CONSIGNE A:
Dans l'extrait sur la liseuse, en quel lieu le livre a-t-il été lu ?
CONSIGNE B:
Poursuivez l'extrait sur la liseuse à la suite de sa dernière phrase.

EXTRAIT FOURNI:
━━━━━━

Naturellement un livre en fichier

Dimanche dernier, je tombe sur un tweet de Bibliosurf :

Un nouveau Daeninckx dans la collection Mauvais genres : Le crime de Sainte-Adresse http://t.co/ipDBz2j

Mon regard ne fait qu’un tour (en tant qu’ancien Havrais) : Saint-Adresse = Le Havre, donc Daeninckx au Havre… et on ne m’avait rien dit ! :(

Un clic plus loin je fais ma commande sur Publie.net et je télécharge en epub dans la foulée. (Notez que j’aurais pu commander chez Bibliosurf mais c’était l’occasion de me créer un compte chez Publie.net).

Comme j’ai toujours en test chez moi la liseuse Orizon de chez Bookeen du travail : branchement USB, copie du fichier epub sur la racine de la liseuse, je démonte et voilà le Crime de Saint-Adresse bien installé dans la bibliothèque.

Lu dans la journée sur l’herbe de la baignade naturelle de Mont-près-Chambord pendant que la famille était dans l’eau purifiée par les roseaux. Je remarque que justement les personnes alentour ne remarquent pas vraiment la tablette (ou sont discrètes). Très agréable de tenir l’objet d’une main, finalement plus simplement qu’un livre imprimé. La lisibilité est excellente aussi à l’ombre qu’à la pleine lumière.

Très bon moment dans les dédales des docks havrais.

━━━━━━

CONTENU DES DONNÉES:
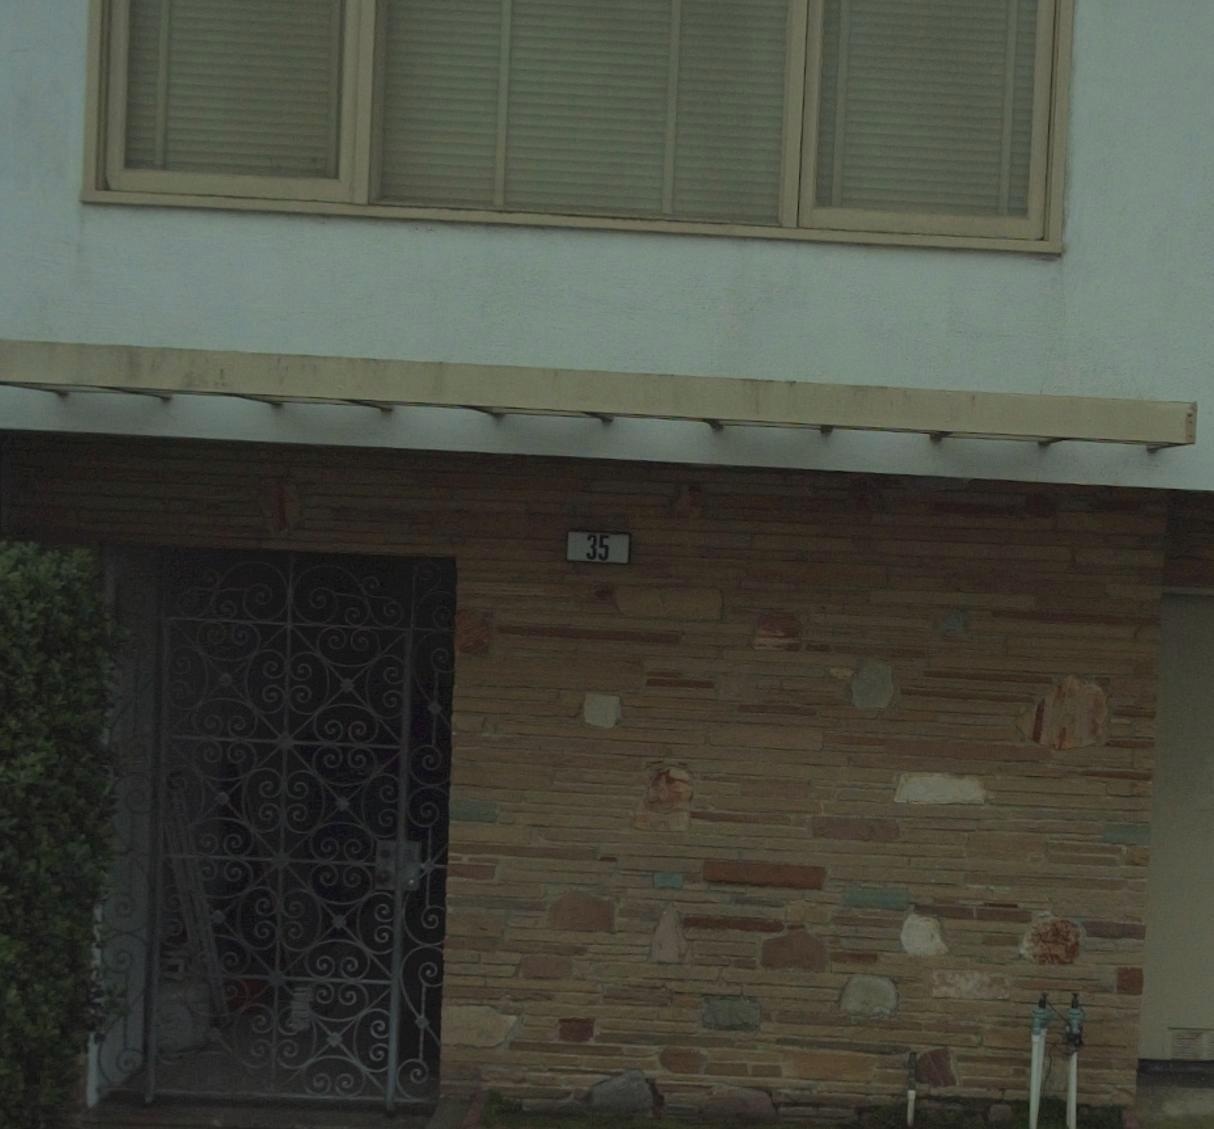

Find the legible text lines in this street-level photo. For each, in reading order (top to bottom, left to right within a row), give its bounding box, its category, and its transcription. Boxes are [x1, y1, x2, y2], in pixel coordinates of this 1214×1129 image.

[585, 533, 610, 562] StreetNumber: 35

━━━━━━

RÉPONSE A:
Sur l'herbe de la baignade naturelle de Mont-près-Chambord.

RÉPONSE B:
Fast book

L’implantation de bibliothèques au plus près de la population, que ce soit en centre ville ou en périphérie urbaine, se heurte fréquemment à la question des coûts et de la place disponible. Créer une bibliothèque est un investissement lourd. L’établissement occupe inévitablement une surface importante, ce ne serait que pour stocker tous les ouvrages, recevoir le public, permettre le travail interne. Espaces auxquels il faut ajouter, dans le meilleurs des cas, ceux consacrés aux animations (heure du conte, coin lecture, auditorium, etc.) ou à la consultation sur place.

En centre ville ces mètres carrés sont souvent indisponibles ou à des prix prohibitifs. En plus de l’investissement, les coûts de fonctionnement sont importants : prêter, ranger, stocker des supports physiques, mais aussi les traiter en terme de bibliothéconomie, suppose un personnel relativement nombreux (et jamais assez dans les faits).

Le numérique permettrait de changer totalement la problématique. A côté, en complément, des bibliothèques traditionnelles, pourraient se créer des micro-bibliothèques sans aucun supports physiques. Le public y recevrait, contre caution ou en location, une tablette de lecture (lecteur e-book ou autre) permettant aussi le stockage de fichiers qu’il rechargerait à des bornes en livres, périodiques, disques ou vidéos de son choix. Une sorte de fast food culturel, qui pourrait tenir dans quelques dizaines de mètres carrés, comme n’importe quelle boutique de centre ville, de galerie commerciale ou de faubourg. Évidemment il ne s’agirait pas réellement de bibliothèques ou médiathèques mais de points d’accès rapides à installer, économiques (on peut même envisager une industrialisation du modèle à l’instar des boutiques franchisées de grandes marques) et accessibles. Une ou deux personnes pourraient suffire pour le fonctionnement.

A la fois porte d’entrée et point-relais de la bibliothèque centrale, reliée informatiquement avec celle-ci, comme un terminal sur un réseau.

Rien n’empêcherait que s’y tienne de petites animations comme : rencontres avec un auteur, présentation de textes, de musiques ou de films. On peut imaginer aussi qu’elle serve de relais pour les réservations d’ouvrages en provenance de la centrale.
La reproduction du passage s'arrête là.